__Task instructions__.
Put every line of the data below into a JSON list of strings, one string per line, without the blank lines. Leave the pictures out of the list.

▼▼▼

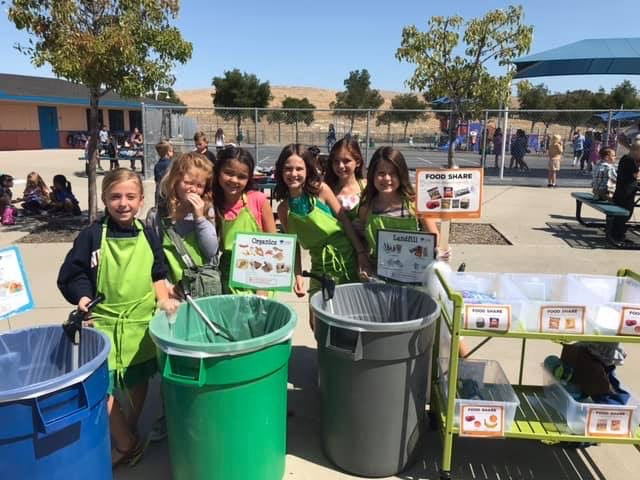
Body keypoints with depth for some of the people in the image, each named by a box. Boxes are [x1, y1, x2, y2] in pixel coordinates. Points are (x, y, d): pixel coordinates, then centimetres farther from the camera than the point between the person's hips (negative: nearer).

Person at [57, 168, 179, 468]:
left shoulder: (148, 235, 1)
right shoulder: (91, 236, -8)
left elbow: (157, 275, 7)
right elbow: (72, 275, -5)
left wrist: (163, 299, -9)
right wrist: (83, 298, -22)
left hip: (141, 321, 3)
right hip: (104, 323, -3)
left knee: (139, 380, 17)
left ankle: (129, 435, 41)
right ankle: (127, 444, 17)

▲▲▲

__Solution for this exercise__.
[
  "Body keypoints with depth for some of the people in the image, each named by a box. Boxes are [x1, y1, x2, y2] in pixel coordinates. Points are (x, y, d): pixel coordinates, then centimetres farther from the camera than the point between the person's hips (negative: nearer).",
  "Person at [57, 168, 179, 468]:",
  "left shoulder: (148, 235, 1)",
  "right shoulder: (91, 236, -8)",
  "left elbow: (157, 275, 7)",
  "right elbow: (72, 275, -5)",
  "left wrist: (163, 299, -9)",
  "right wrist: (83, 298, -22)",
  "left hip: (141, 321, 3)",
  "right hip: (104, 323, -3)",
  "left knee: (139, 380, 17)",
  "left ankle: (129, 435, 41)",
  "right ankle: (127, 444, 17)"
]